> **Exercises to complete**
A. Reproduce the Katwe passage from "His worried wife" up to and including "raise their hands.".
B. From the Katwe passage, list every part of the body that the sick man's wife watches spasm.
C. Translate into Spanish the following sentence from the Katwe passage: "He and his fellow youth do odd jobs, like digging or carrying."
╭─ Selected passage
Over Mr Kagimu’s shoulder and across the drainage ditch, a man lies in the shade against a brick wall.

His worried wife sits next to him, watching his arms, legs and lips spasm uncontrollably with an undiagnosed sickness that first appeared two weeks ago and has since gotten steadily worse. The family cannot afford to go to the doctor, and so they spend their days sitting in the shade, hoping that maybe tomorrow he will begin feeling better.

They came from their village in eastern Uganda about a year ago, in the hopes of getting a good job in the city. Things have not gone well. “We just want to go back home, but we don’t have the money for transport,” the woman said.

For months there have been reports of police arresting youth in the name of cleaning-up the streets ahead of Chogm. Ask a group of a dozen or so youth in Katwe whether any of them have been arrested during the sweeps and they all raise their hands.
“We want Chogm, it is benefiting Uganda,” said Godfrey Ssozi, 21. “But we the youth, we do not benefit. We are arrested.”

He and his fellow youth do odd jobs, like digging or carrying. On this day, they are gathered around a local water tap built by a private businessman.
╰─
╭─ Information
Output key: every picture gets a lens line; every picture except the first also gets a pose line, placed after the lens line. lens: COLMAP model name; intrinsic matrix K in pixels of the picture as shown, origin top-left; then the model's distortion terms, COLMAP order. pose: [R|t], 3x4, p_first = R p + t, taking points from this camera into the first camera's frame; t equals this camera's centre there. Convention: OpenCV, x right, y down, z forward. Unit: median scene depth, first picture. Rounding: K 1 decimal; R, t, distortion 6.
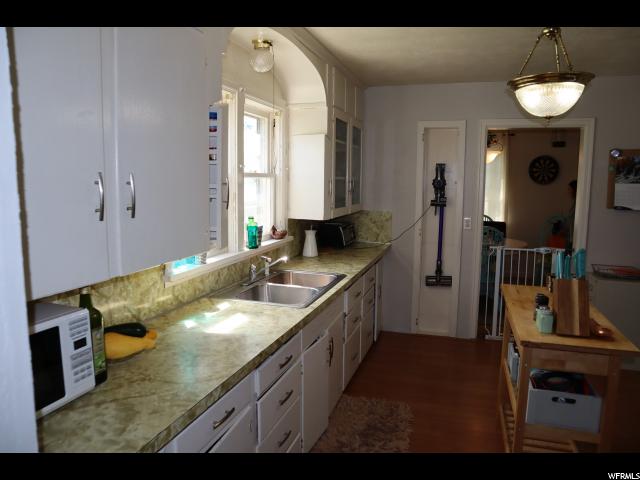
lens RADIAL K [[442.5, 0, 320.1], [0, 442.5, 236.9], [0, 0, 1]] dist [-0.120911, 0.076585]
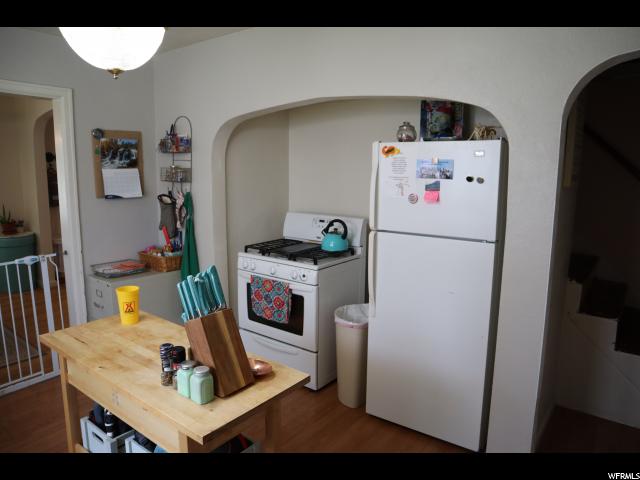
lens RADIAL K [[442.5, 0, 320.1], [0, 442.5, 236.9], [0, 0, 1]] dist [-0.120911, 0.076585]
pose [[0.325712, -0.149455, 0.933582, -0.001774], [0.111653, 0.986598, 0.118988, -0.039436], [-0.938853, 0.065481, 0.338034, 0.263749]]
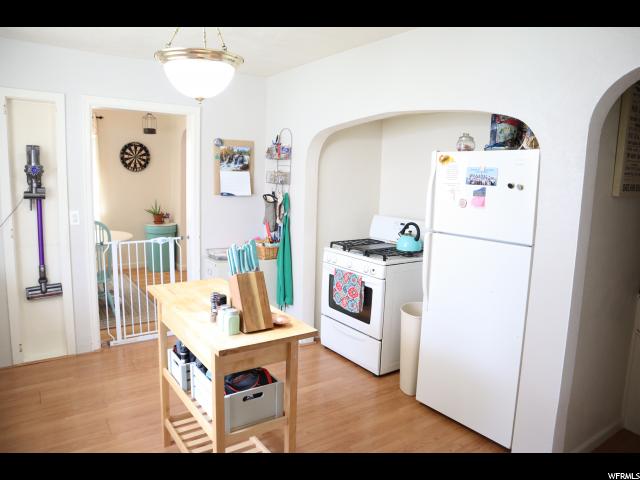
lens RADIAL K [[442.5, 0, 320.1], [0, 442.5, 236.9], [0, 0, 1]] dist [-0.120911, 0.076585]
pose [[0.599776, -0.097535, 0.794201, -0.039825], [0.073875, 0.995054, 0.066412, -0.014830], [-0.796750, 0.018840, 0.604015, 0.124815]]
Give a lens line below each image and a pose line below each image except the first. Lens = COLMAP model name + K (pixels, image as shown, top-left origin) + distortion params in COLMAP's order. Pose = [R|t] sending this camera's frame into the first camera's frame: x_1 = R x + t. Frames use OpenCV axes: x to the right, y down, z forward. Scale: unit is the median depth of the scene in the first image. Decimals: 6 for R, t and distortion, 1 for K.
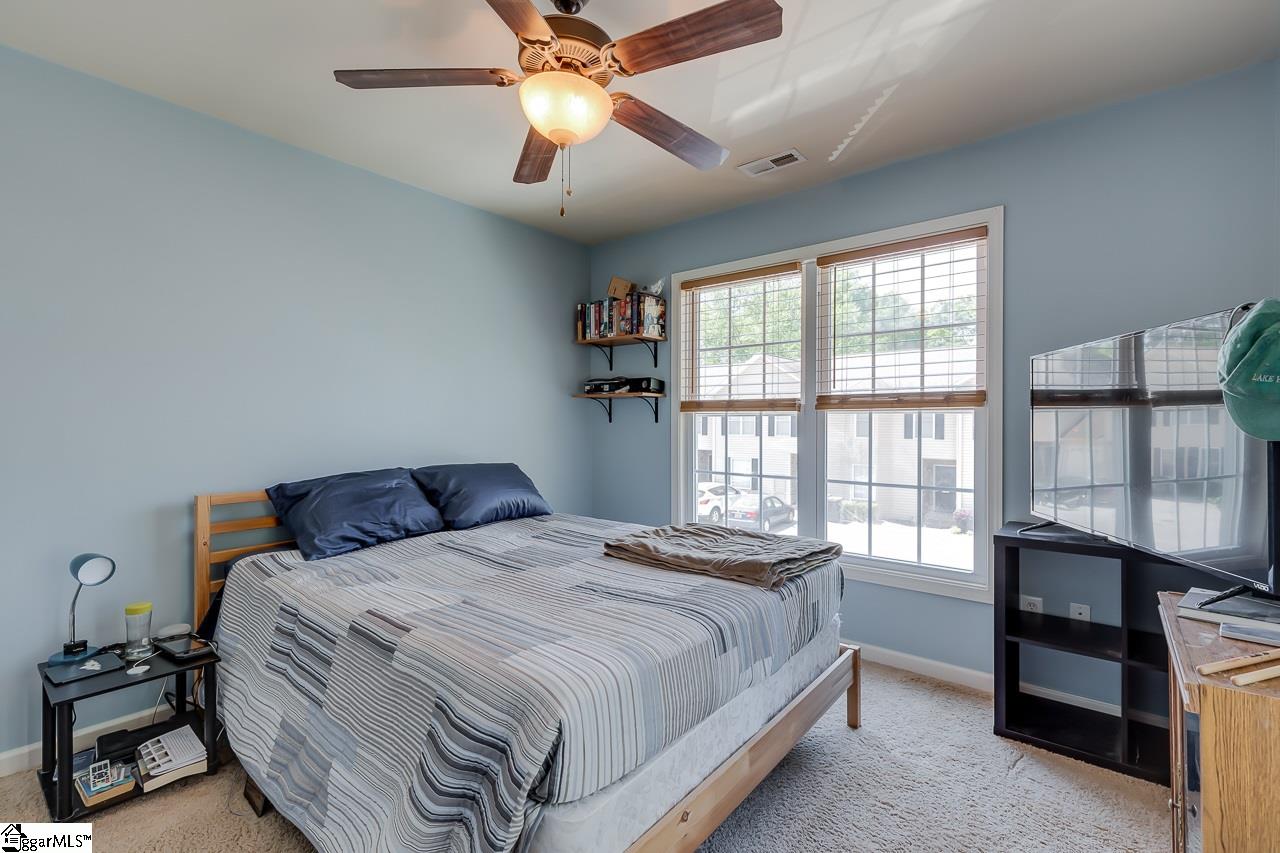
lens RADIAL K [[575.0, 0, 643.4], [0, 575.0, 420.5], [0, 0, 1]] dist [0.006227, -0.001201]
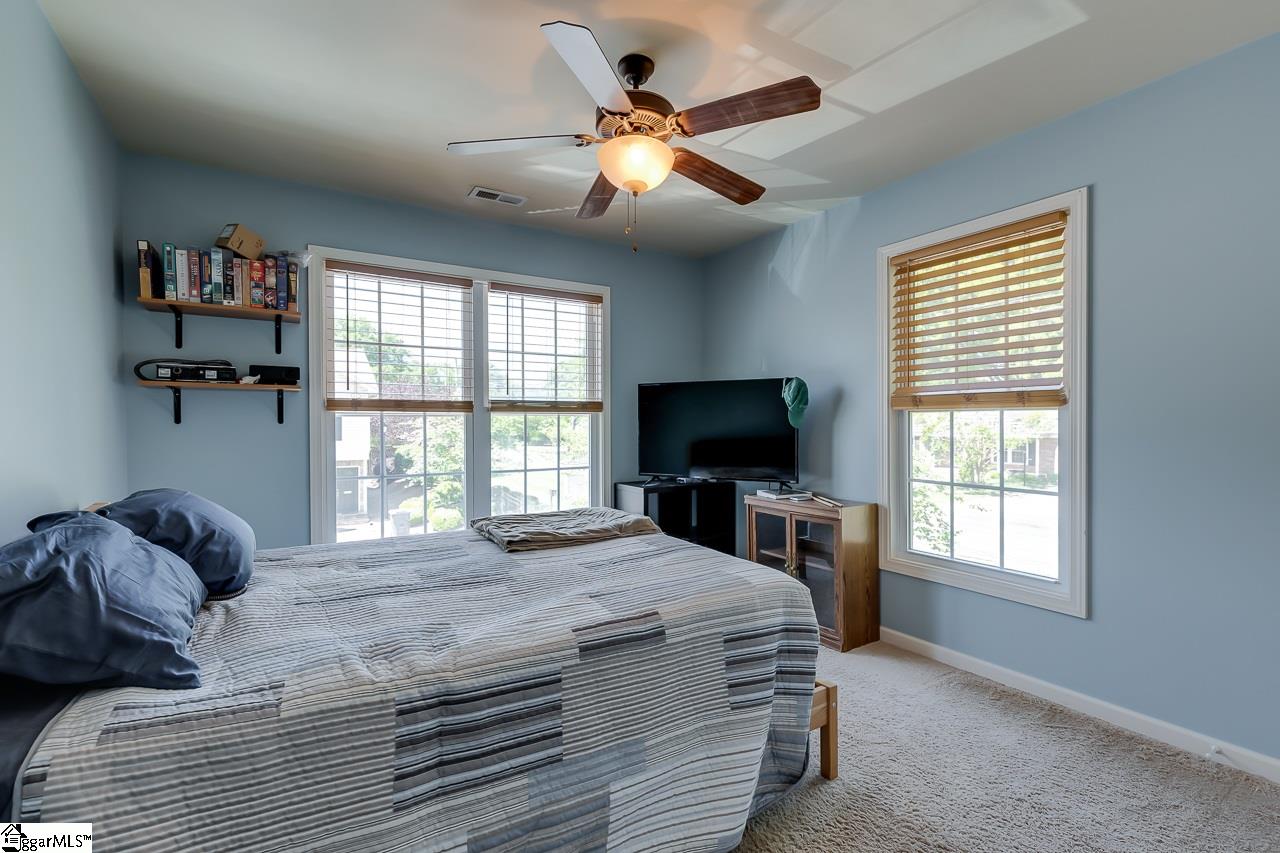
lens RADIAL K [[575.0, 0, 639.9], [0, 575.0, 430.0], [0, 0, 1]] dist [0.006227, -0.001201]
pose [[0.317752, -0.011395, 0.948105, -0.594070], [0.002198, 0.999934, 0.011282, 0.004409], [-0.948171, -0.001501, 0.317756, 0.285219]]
╰─
╭─ Information
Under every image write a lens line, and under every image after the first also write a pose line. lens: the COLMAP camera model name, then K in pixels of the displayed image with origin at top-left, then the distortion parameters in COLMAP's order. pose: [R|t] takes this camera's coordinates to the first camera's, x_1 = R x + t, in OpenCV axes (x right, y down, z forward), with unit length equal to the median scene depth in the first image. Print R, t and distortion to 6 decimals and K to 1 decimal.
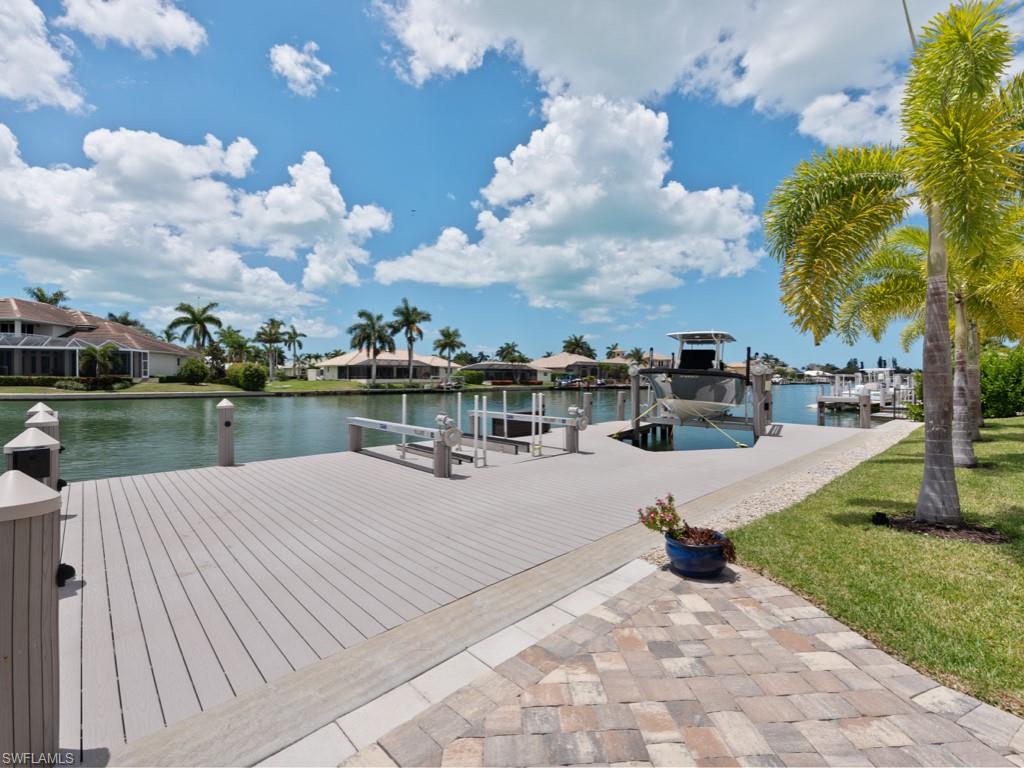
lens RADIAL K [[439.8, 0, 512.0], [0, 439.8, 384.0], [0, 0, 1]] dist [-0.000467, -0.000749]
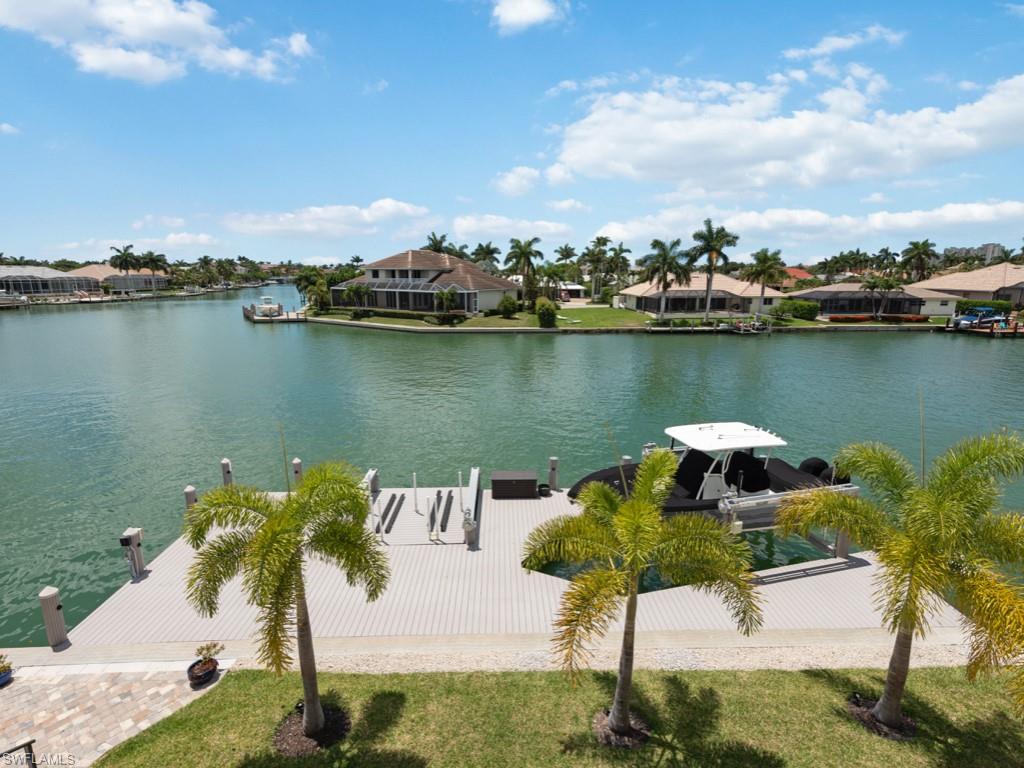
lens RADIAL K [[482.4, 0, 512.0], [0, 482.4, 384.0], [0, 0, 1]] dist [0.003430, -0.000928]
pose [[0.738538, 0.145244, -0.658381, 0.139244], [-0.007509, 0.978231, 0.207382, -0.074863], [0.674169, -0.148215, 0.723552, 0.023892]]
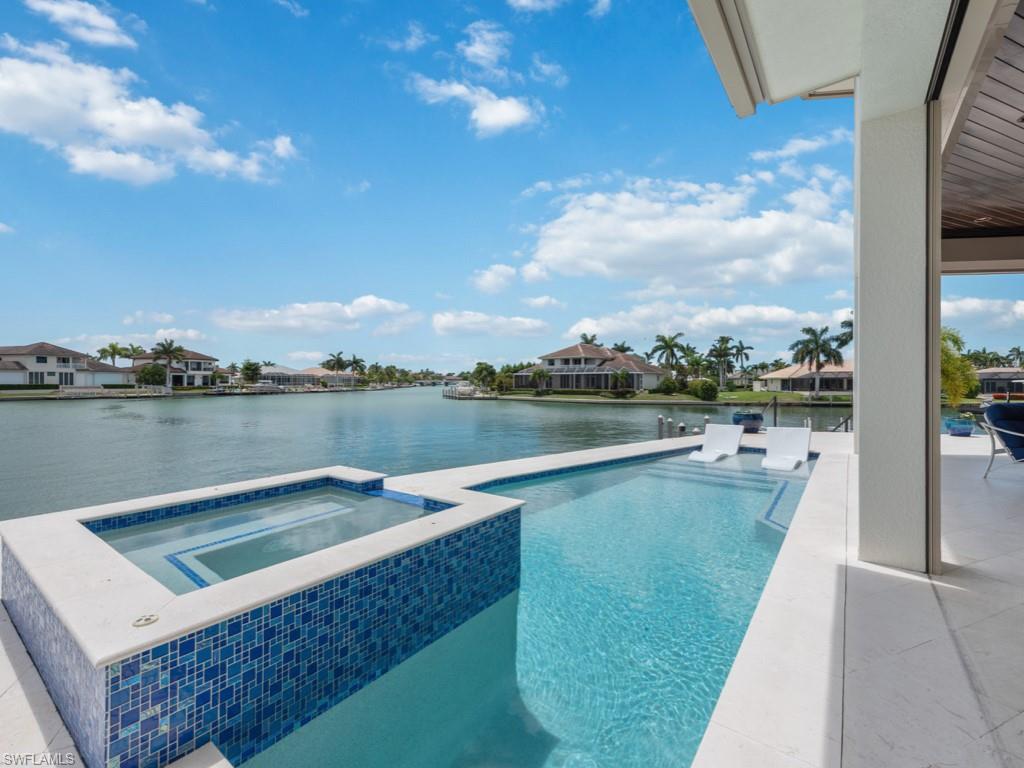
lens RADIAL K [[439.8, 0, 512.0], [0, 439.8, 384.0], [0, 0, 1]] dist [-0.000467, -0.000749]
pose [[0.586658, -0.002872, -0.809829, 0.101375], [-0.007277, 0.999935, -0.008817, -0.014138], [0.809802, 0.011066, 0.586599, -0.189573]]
╰─
> **Responses**
A.
His worried wife sits next to him, watching his arms, legs and lips spasm uncontrollably with an undiagnosed sickness that first appeared two weeks ago and has since gotten steadily worse. The family cannot afford to go to the doctor, and so they spend their days sitting in the shade, hoping that maybe tomorrow he will begin feeling better.

They came from their village in eastern Uganda about a year ago, in the hopes of getting a good job in the city. Things have not gone well. “We just want to go back home, but we don’t have the money for transport,” the woman said.

For months there have been reports of police arresting youth in the name of cleaning-up the streets ahead of Chogm. Ask a group of a dozen or so youth in Katwe whether any of them have been arrested during the sweeps and they all raise their hands.

B. arms, legs, lips

C. Él y sus compañeros jóvenes hacen trabajos ocasionales, como cavar o cargar.